**Text excerpt**

After the raise, we took a short break—it was intense. Then reality hit:
The macro was shaky, elections were coming, and we decided we needed to extend our runway.

So we moved operations to Edmonton, Alberta. It’s cheaper than SF, and our team (especially my co-founder) had visa constraints, so this move worked. Being in Edmonton lets us keep costs low and move faster. We’ve now got 38 months of runway.

But we made some mistakes too:

  • We hired too early, before PMF.

  • We over-delegated and had to let go of an intern.

  • We learned the hard way: don’t hire until you find PMF.

Now, the plan is simple:

Launch and ship 20+ ideas with our runway. Swing as often as possible. Stay lean. Move fast.

We believe once we’ve built something people truly want, I’ll head back to SF to demo and raise the next round.

Final advice?

  • Use your credits (cloud, infra, tools).

  • Make the money stretch.

  • Seed funding doesn’t mean success. PMF does.

  • Until you find that, keep it light, iterate quickly, and optimise for velocity.

Tracking Product-Market Fit

We’re much closer to the starting line than the finish line. We’ve tracked revenue and usage, but for what we’re building now, those aren’t enough.

What really matters now is whether we can get 3–5 established companies (Series A/B) actively working with us, giving feedback every week. That feedback—positive or negative—signals engagement and perceived value.

**Extracted entries**
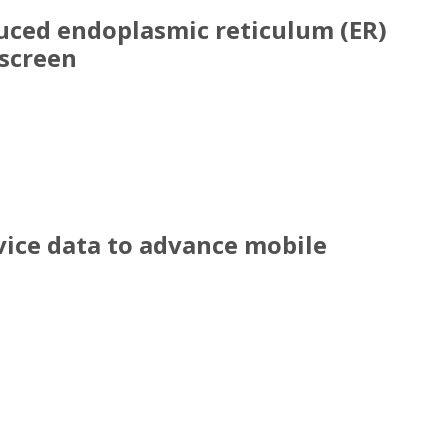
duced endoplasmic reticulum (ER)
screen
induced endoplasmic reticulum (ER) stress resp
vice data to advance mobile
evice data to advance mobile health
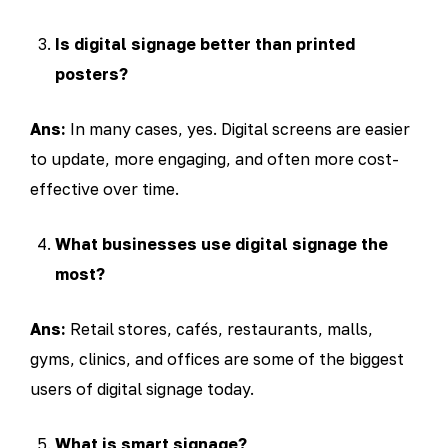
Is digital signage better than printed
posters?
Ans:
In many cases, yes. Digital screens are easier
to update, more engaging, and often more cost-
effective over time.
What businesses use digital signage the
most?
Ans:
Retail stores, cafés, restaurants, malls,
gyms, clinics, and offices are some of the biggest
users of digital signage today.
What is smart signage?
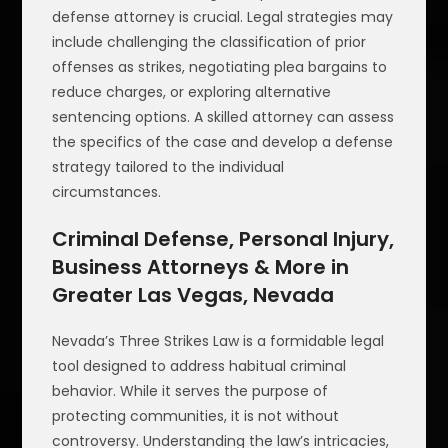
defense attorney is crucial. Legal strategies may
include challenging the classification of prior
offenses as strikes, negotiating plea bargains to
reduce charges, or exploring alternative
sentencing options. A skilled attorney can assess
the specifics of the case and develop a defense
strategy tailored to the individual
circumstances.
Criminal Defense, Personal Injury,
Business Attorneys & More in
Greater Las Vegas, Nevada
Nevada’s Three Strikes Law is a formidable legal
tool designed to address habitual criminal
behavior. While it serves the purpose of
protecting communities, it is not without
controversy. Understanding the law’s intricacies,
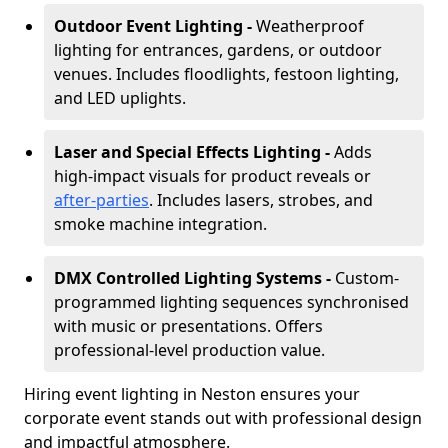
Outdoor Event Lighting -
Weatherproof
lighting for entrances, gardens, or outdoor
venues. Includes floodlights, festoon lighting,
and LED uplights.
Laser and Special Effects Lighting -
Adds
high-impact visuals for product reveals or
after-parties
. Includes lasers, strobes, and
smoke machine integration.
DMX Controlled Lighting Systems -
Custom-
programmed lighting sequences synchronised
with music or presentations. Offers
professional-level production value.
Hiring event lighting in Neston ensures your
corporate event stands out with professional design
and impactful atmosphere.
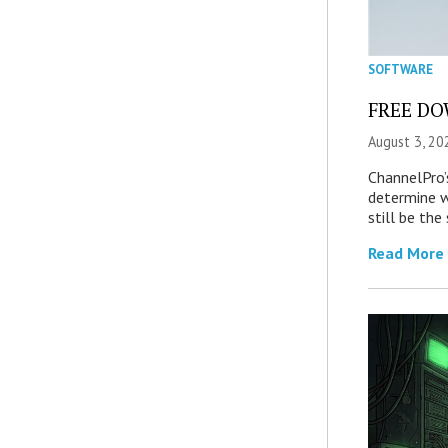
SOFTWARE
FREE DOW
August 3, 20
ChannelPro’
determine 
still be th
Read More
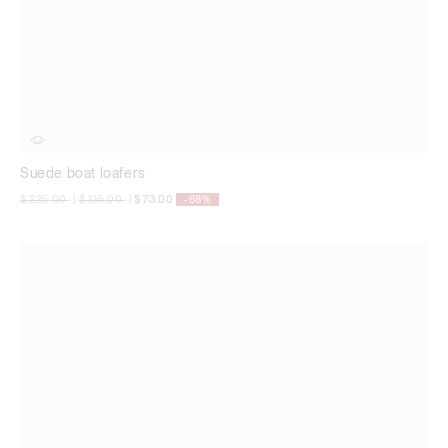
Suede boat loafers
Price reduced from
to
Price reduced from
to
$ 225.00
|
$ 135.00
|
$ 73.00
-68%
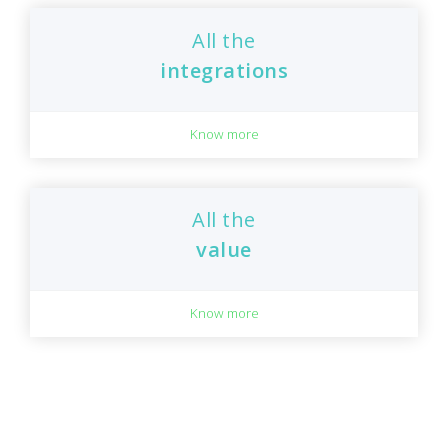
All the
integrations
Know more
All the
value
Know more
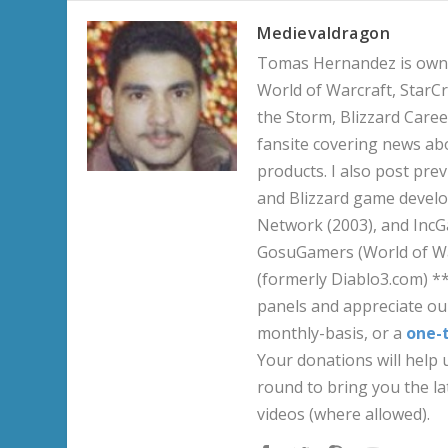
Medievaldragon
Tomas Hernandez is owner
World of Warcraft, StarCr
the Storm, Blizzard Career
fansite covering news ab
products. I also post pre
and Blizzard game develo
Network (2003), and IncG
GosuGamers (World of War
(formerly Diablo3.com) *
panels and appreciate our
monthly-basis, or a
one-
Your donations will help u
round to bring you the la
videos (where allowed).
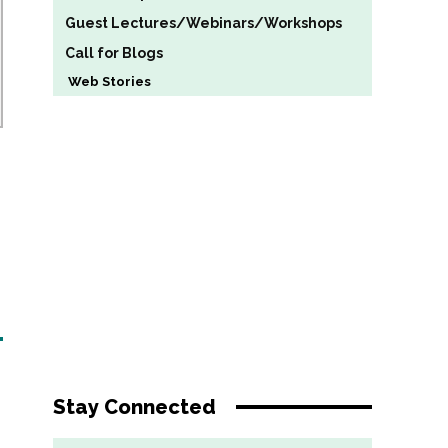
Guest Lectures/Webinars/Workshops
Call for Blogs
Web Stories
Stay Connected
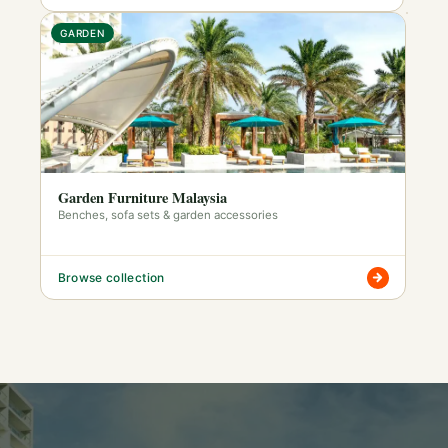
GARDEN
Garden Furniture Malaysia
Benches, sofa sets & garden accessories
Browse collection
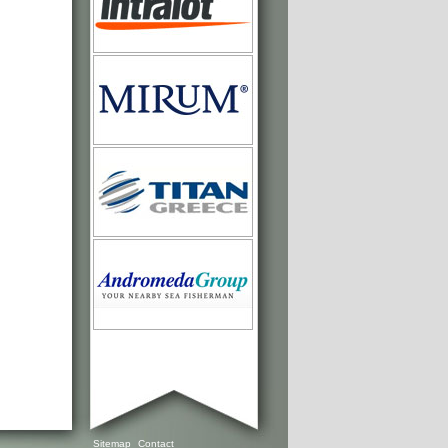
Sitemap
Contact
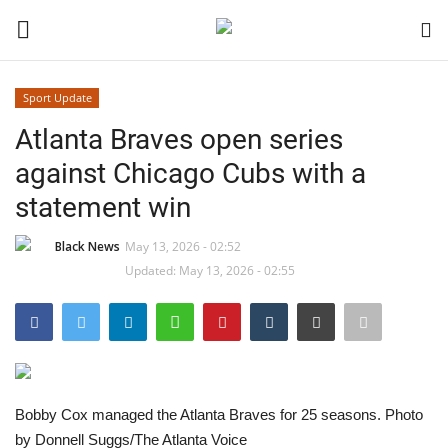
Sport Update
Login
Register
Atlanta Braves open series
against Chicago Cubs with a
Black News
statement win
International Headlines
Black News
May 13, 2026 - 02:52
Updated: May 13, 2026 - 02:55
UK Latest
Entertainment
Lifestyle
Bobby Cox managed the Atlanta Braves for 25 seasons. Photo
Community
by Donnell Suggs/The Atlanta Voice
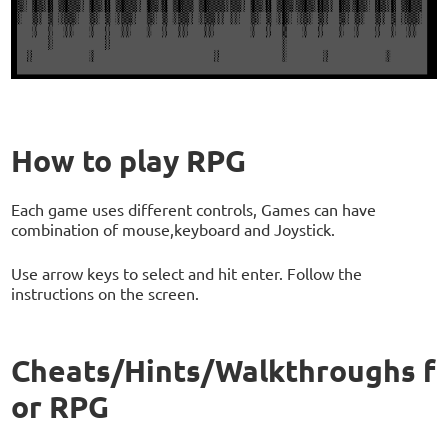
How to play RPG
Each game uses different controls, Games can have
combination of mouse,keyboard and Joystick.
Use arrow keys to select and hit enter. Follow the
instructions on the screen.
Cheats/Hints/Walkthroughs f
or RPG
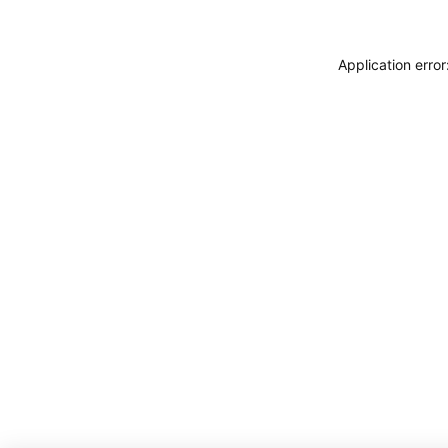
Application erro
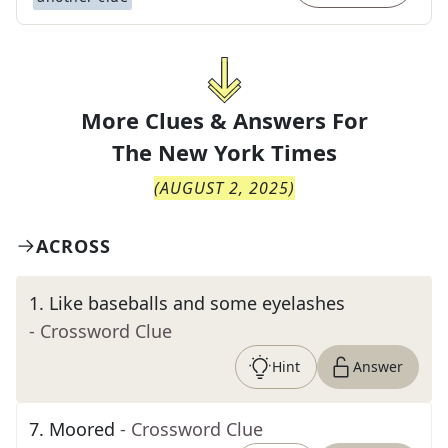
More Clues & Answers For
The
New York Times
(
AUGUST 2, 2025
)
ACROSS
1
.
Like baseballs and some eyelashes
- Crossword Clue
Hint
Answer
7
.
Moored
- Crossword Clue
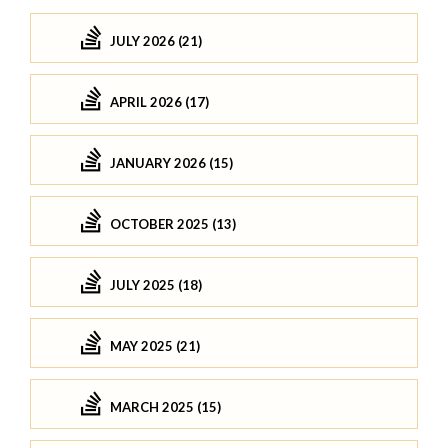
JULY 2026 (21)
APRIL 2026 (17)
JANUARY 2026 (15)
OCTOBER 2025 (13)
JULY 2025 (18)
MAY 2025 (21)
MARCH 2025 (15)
==
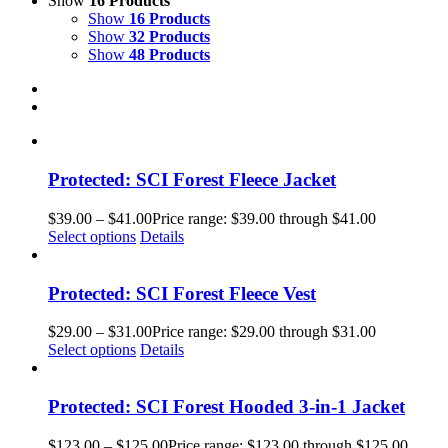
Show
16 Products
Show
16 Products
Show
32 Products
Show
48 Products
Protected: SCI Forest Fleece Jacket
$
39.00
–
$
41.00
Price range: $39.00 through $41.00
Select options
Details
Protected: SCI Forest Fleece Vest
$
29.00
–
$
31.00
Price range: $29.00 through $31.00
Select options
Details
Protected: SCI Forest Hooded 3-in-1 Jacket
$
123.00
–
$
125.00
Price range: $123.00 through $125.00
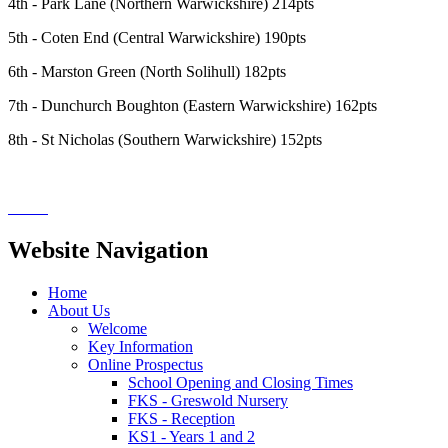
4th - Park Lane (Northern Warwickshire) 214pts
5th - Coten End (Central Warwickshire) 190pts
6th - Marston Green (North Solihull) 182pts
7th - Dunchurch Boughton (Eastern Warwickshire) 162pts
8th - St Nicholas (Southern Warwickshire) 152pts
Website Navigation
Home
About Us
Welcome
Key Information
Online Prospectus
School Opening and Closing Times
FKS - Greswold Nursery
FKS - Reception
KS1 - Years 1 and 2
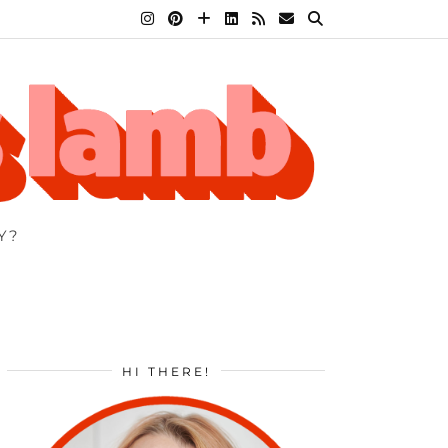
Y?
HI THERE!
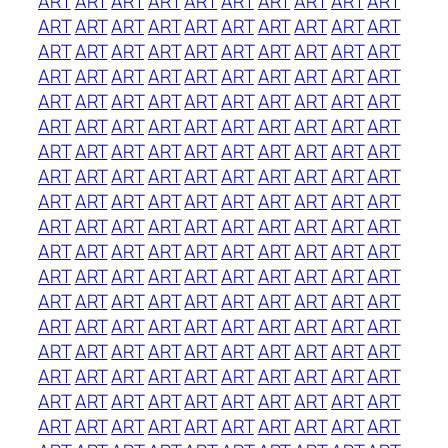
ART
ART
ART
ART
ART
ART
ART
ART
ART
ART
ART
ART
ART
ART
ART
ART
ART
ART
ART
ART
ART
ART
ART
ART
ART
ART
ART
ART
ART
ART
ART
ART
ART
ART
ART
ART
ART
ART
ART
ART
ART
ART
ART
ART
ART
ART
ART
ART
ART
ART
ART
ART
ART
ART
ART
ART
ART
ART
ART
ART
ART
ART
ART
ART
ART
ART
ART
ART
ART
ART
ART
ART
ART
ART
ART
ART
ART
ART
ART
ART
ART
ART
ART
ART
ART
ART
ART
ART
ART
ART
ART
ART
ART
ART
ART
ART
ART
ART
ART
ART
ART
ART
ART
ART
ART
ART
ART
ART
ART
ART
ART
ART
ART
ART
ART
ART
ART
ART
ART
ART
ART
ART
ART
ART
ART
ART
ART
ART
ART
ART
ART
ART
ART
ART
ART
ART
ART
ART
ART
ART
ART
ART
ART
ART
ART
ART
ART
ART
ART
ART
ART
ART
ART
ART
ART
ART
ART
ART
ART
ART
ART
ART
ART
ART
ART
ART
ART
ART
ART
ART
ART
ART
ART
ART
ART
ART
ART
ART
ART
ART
==
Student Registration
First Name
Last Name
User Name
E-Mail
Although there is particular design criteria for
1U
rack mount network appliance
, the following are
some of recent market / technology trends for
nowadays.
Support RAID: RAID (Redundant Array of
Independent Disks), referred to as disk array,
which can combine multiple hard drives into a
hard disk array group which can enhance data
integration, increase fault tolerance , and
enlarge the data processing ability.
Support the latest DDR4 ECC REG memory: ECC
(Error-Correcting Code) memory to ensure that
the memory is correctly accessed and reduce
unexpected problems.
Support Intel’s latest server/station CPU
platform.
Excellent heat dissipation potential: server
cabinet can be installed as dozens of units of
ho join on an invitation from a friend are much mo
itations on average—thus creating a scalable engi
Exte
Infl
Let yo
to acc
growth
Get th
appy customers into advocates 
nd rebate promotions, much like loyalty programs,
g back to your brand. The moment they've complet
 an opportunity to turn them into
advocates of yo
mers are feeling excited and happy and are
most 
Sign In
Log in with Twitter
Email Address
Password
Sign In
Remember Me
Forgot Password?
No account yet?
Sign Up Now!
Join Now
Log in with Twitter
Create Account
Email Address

**Questions on the material**
a) In the startup post, why did the team move operations to Edmonton, Alberta? Answer in one to three sentences.
b) Please answer these questions from the startup post, one a line:
(i) How many months of runway does the team now have?
(ii) Who did the team have to let go after over-delegating?
(iii) How many established companies does the team want actively working with it, and how often should they give feedback?
c) Continue the startup post from where it stops.

**Results of the exercise**
a) The team wanted to extend its runway, and Edmonton is cheaper than SF. The team, especially the co-founder, also had visa constraints, so the move worked. Being there lets them keep costs low and move faster.

b)
(i) 38 months.
(ii) An intern.
(iii) 3–5 established (Series A/B) companies, giving feedback every week.

c)
The key proxy for PMF right now is:

How invested are users in helping us improve the product?

If they care enough to give consistent feedback and say “This would be amazing if it just did X,” that’s a strong sign. If they’re passive, that’s a red flag.

Also, we’re focusing on companies that already have PMF themselves—not seed-stage startups. Why? Because:

“You don’t optimise something that doesn’t work.”

A company without PMF won’t benefit from prompt optimization tools. But one with real usage and real pain points? That’s where we can deliver value—and validate our own PMF.

Weekly/Monthly Workflow

Since January, we’ve had a structured organizational rhythm to help us stay focused and aligned. Here’s how it works:

🟩 Mondays:

  • We do sprint planning in the morning—my co-founder and I align on the 2-week roadmap, then share it with the team.

  • After that, I use the rest of Monday for “20% time”—space for creativity, prototyping, and chasing new ideas.

🟦 Tuesday to Friday:

  • We follow assigned sprint tasks.

  • Mornings: Standups—focused on team connection and collaboration.

  • Evenings: Async logs—everyone posts:

    • Energy level

    • What they did today

    • What they plan to do tomorrow
      (It helps keep momentum and continuity)

🟨 End of Sprint (Friday):

  • We do a 2-hour retrospective.

  • Structure: “Start / Stop / Continue” + “What went well / What didn’t.”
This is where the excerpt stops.